WHAT IS REQUIRED: Pick up the profile of Lowell poet Paul Marion after its last sentence and keep writing it in the same style.

Lowell, MA: Poet Paul Marion

(page 2 of 5)

It's bifurcated today--with Paul, his wife, Rosemary, and their 13-year-old son, Joseph, in one half; the other half the home of his in-laws, who have lived there 50 years. Rosemary grew up in the house; her great-grandmother once worked there as a maid, before her son, Rosemary's grandfather, bought the place nearly 80 years ago. Joseph, both parents tell me proudly, is the fourth generation of their family to live there.

They explained all this to me over beer and peanuts in the oversized dining room, while Paul--who seems alternately proud and embarrassed by the grandeur of the home he's married into--came and went with family photos: of his grandfather the butcher, pictured in an apron in front of his market; his father the mill worker ("People always said he looked just like Sinatra"); Doris, his mother, who sold coats and dresses for 25 years in a women's department store downtown. He was in his element, and it showed: telling stories, shuffling photos, eyes alight, between what may be his two favorite subjects in the world, his family and the city of Lowell.

SUPPLIED DATA:
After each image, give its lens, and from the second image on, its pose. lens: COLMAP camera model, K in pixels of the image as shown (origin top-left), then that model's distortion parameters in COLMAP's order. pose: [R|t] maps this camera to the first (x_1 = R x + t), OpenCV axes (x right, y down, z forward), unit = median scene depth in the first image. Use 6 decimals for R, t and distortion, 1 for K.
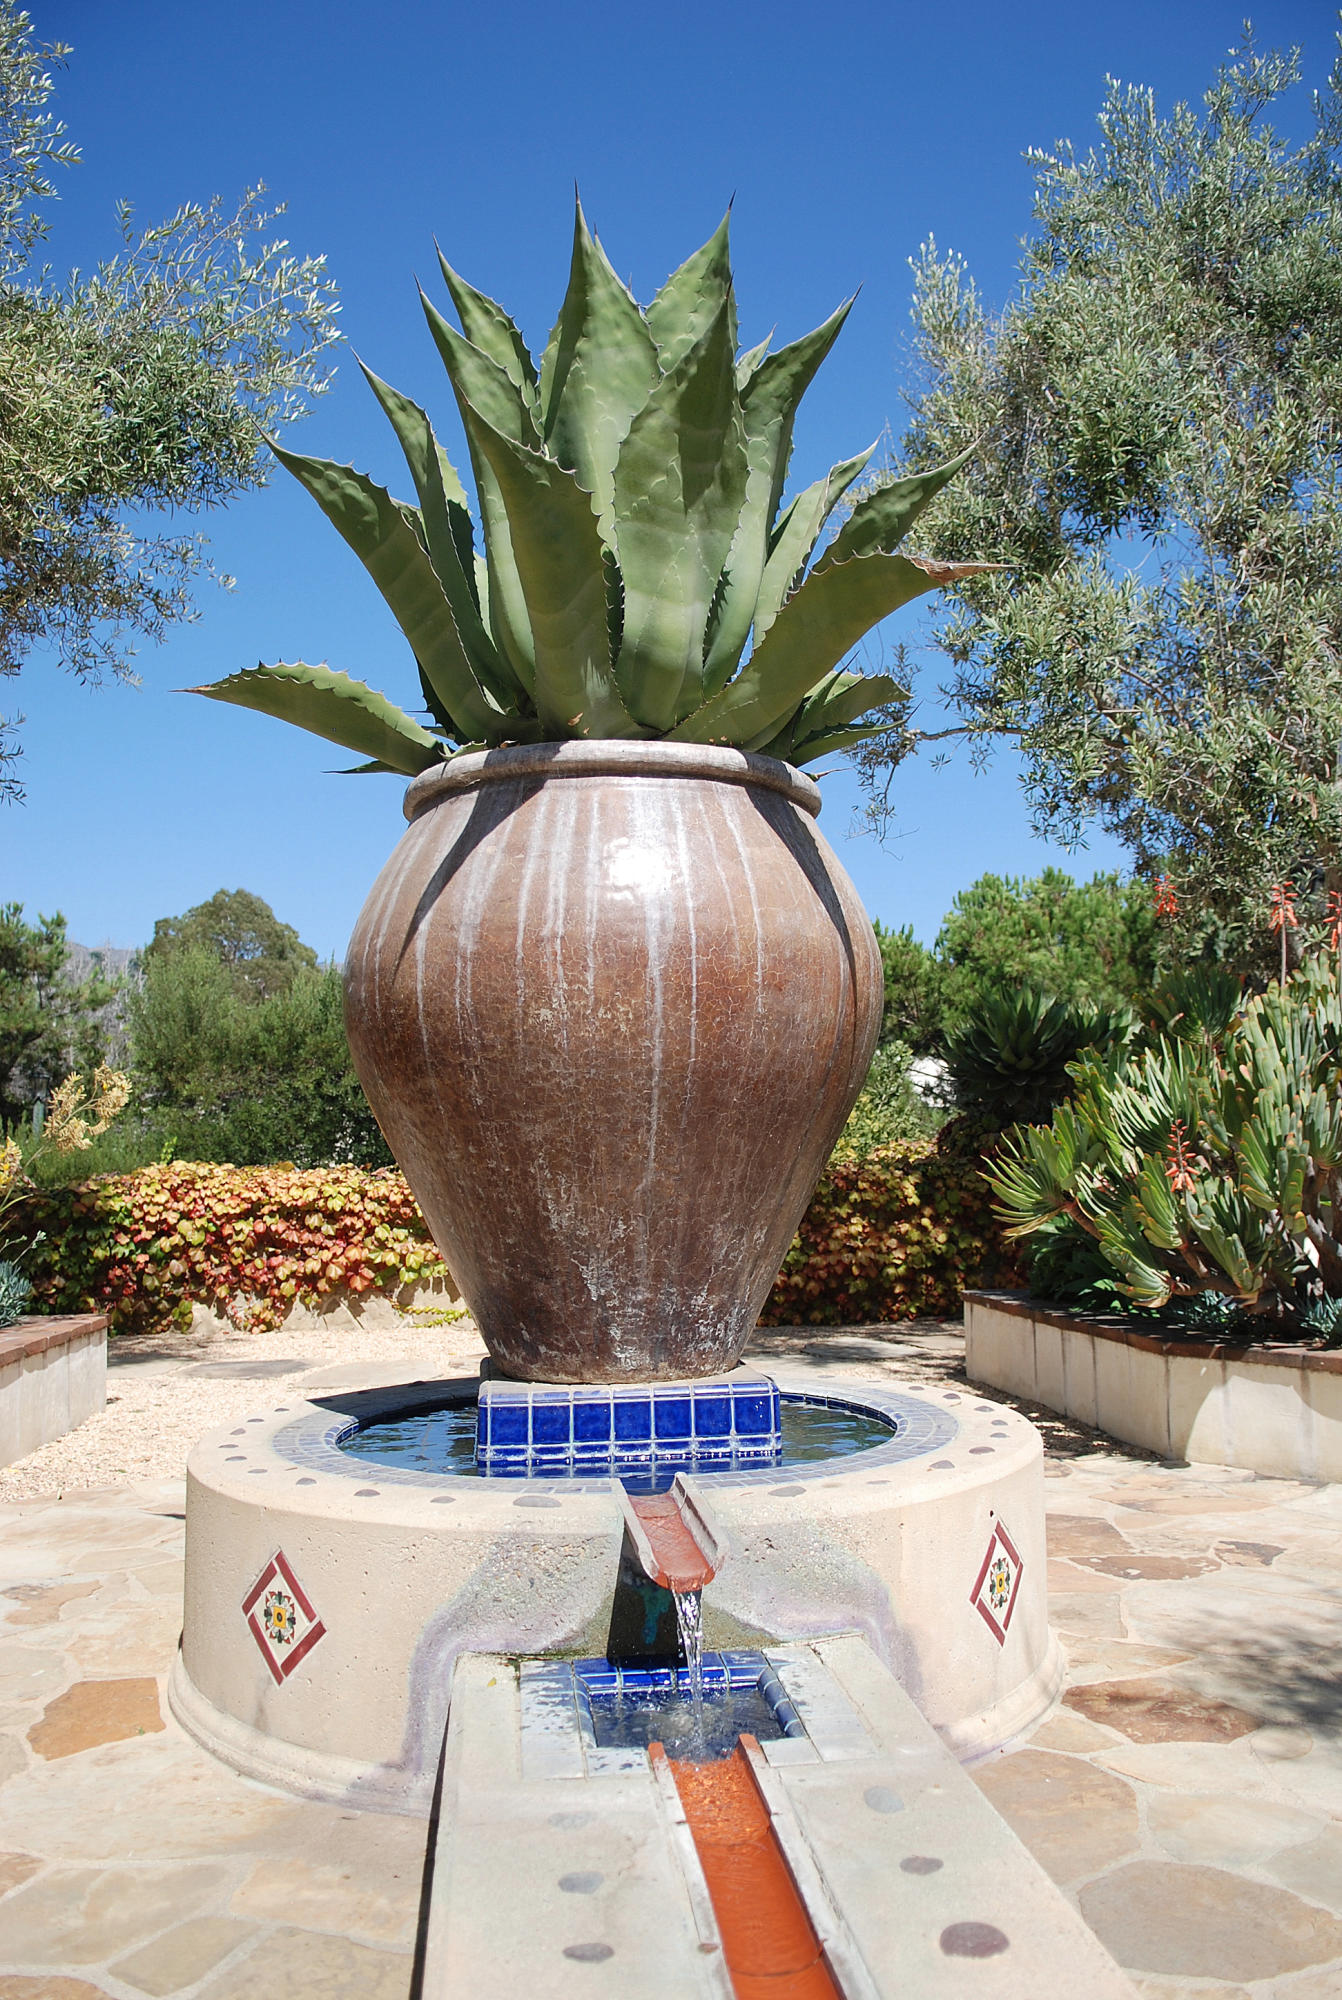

RESULT OF THIS EXERCISE:
He talked about his father's job in the textile mill--the filth, the long hours, the years and years of daily drain. "I don't know how he stood it," he told me. "I got a job there one summer as a kid, cleaning the drains in the scouring plant--where they scour the dung out of raw fleeces with nothing but hot water and lye. The stink was unbelievable. I think I lasted two days." This took him to the subject of Lowell's mills in general--the wool uniforms for World War II soldiers, for the Union Army the century before--and from there to the immigrants who manned the spinning machines and the looms.

"The Irish were the first ones," Paul said. "Then the French, the Canadians--my great-grandfather, Joseph, in 1880, he was one of the early ones--and then the Greeks after that. But the Irish ran things for a pretty long time. The French were second. It wasn't till '36, I think, that we had our first French mayor ..."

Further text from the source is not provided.